Tengo ya veinte años y mi momento ha llegado. La ceremonia tiene lugar en el “Templo de los Datos”, un espacio donde el plateado de las máquinas reluce y donde los devotos más jóvenes se reúnen para conectar con sus padres, sus abuelos, sus bisabuelos...
En la “Ascensión de Datos” hasta un avatar me dejaron diseñar a mi gusto.
El casco está lleno de agujas que baja por sí solo. Nadie me pregunta si estoy listo. Mi cuerpo carnal no importa, a mí tampoco debería importarme ya, pero cuando los pinchos entran en mi cráneo duele tanto. Se trata de un dolor asfixiante y real. Grito porque me es imposible resistirlo mientras succionan mis memorias y conocimientos.
Transferir lo que soy a un espacio digital que celebramos como inmortal es horroroso, y nadie dice que lo será. Nadie te advierte que se te revientan los glóbulos oculares y hay sangre fluyendo espesa por mis oídos.

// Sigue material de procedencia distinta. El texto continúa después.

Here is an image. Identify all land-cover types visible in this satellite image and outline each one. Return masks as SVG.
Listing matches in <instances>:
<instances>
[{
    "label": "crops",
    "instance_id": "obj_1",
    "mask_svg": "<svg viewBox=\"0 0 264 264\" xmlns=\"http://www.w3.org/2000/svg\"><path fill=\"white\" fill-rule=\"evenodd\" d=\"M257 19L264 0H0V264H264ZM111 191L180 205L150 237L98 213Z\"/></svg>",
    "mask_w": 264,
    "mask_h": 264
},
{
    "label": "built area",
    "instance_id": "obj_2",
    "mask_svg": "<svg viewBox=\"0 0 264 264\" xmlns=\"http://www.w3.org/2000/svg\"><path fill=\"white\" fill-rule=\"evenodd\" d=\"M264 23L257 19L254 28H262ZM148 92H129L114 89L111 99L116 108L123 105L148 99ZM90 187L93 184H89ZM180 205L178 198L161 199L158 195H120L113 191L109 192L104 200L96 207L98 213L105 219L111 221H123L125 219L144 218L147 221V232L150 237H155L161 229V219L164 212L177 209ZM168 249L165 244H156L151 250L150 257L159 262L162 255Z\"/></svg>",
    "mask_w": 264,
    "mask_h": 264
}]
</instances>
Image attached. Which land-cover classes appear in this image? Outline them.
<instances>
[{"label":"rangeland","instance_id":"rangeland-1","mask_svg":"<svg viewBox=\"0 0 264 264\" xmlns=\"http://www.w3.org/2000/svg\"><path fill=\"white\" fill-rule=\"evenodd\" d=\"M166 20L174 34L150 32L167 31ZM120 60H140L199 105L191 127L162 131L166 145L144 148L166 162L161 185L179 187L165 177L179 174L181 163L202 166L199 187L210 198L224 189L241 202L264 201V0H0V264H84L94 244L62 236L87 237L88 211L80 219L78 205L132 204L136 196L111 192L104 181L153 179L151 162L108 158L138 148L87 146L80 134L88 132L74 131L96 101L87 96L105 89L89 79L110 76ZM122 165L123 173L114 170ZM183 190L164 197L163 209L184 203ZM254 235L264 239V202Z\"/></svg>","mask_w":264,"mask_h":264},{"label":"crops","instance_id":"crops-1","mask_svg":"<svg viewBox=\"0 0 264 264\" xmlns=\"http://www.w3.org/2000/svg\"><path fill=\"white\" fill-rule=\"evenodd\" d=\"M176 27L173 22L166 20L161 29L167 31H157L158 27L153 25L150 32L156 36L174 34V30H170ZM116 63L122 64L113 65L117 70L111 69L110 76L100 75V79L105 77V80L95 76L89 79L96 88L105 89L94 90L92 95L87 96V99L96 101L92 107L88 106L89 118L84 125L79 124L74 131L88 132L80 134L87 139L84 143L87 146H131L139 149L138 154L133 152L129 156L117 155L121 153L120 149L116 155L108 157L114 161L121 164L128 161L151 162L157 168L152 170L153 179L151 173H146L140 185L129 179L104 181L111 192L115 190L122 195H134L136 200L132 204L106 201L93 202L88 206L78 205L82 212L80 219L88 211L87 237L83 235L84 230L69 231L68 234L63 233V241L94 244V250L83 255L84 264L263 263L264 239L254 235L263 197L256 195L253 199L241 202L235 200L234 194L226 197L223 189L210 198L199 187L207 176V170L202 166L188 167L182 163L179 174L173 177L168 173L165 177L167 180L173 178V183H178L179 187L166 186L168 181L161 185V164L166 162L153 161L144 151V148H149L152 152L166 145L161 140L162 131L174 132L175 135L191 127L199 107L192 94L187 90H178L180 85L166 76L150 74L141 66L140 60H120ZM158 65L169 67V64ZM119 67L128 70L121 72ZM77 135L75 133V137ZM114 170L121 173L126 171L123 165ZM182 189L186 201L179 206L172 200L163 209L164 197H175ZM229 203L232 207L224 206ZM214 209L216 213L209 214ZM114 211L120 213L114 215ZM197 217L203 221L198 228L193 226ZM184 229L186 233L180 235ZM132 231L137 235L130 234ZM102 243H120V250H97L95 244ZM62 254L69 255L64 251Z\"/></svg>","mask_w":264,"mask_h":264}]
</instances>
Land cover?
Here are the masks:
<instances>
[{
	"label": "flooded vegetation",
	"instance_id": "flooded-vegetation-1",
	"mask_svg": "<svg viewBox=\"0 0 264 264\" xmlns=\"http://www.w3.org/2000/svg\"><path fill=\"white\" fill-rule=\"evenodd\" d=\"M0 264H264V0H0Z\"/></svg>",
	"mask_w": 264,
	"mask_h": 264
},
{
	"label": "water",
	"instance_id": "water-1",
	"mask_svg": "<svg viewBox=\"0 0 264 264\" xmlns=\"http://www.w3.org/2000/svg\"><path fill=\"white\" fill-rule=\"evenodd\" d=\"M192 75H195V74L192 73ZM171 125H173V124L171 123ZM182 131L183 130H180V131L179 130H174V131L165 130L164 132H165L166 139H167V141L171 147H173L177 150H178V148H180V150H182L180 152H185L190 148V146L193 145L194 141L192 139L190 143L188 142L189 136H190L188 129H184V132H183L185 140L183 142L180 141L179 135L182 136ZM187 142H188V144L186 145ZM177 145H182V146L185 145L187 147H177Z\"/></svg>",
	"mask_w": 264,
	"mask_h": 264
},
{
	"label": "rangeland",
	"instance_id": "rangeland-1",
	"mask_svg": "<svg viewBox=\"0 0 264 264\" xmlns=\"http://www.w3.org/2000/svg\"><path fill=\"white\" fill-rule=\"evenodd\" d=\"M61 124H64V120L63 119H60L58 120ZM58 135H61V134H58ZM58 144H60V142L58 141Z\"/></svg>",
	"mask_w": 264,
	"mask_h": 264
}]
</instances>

Los “Ciberalmistas” creemos que la verdadera trascendencia solo se alcanza de esta manera.
En medio de mi tormento me doy cuenta de que es cierto el antiguo mito de ver la luz al final del túnel. ¿Será acaso el túnel que me guía hacia la eternidad digital? ¿O es aquella ridícula creencia de que hay un “más allá”?
El momento culminante llega y dejo de sentir, de oler y seguro dejaré de saborear. Cuando caigo en la cuenta, veo que fusionamos las conciencias con todos lo que habitamos en estas infinitas nubes. Ahora sé que nunca más podré estar solo. Nunca más.